In the simulation, I created a random state-change matrix that flipped program symbols according to the rule generated.  Here’s an example.  █  The greater than sign gets changed to the left bracket 91% of the time between generations of critters for every critter in the population.  You might think this would present a challenge to survival.  If you’ve done any programming, you know that randomly changing code is unlikely to have a good outcome.

But although no individual can survive this, an ecology can. █ And we can look at the transitions as we increase this entropy.

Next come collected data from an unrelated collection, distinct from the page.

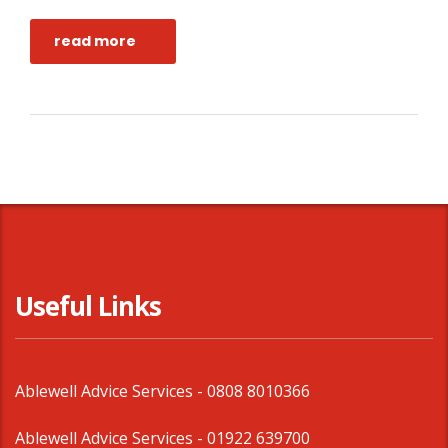
read more
Useful Links
Ablewell Advice Services -
0808 8010366
Ablewell Advice Services -
01922 639700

Looking at individual runs rather than averages is instructive.  Here’s without random symbol swapping.  █  Almost all of them survived.  And these are the populations that had to deal with it. █  It’s a much different picture.

So if an ecology can survive, can an intelligence?

Let me suggest one way around our space probe problem.    First, the real world isn’t exactly like scenario I described.  The real world isn’t a single processor running a single program, but a massively parallel “computer”.  So even if we can’t create an ecology of copies of ourselves, we could send copies in parallel.  Here’s the difference. █  Now instead of having to have the whole thing survive intact you only need on of several copies intact.  This is like the control systems on an airplane—redundancy.

In any of these, no matter what sort of error correction might be used, there are two interesting questions these modules have to be able answer.

Am I me?  Or was I corrupted in transit?  In this case, the best thing in the modular case is a self-destruct.

The second question is are you me?  If we’re trying to maintain state—an identity—then replacing fellow defects with good copies is essential.

Can you think of any big complex thing that works this way?

Bodies, companies,…

We could go further and compartmentalize.  Now I only need one copy per module to survive.

This leads to two interesting criteria for survival in the face of entropy:  an AM I ME test and an ARE YOU ME test.  We see both of these in compartmentalized biological organisms in the form of programmed cell death and the immune system.

The enduring features of the universe are many and varied rather than singular and intelligent.  Think about that.

[Note: I ran out of time.  The full paper will have more details.]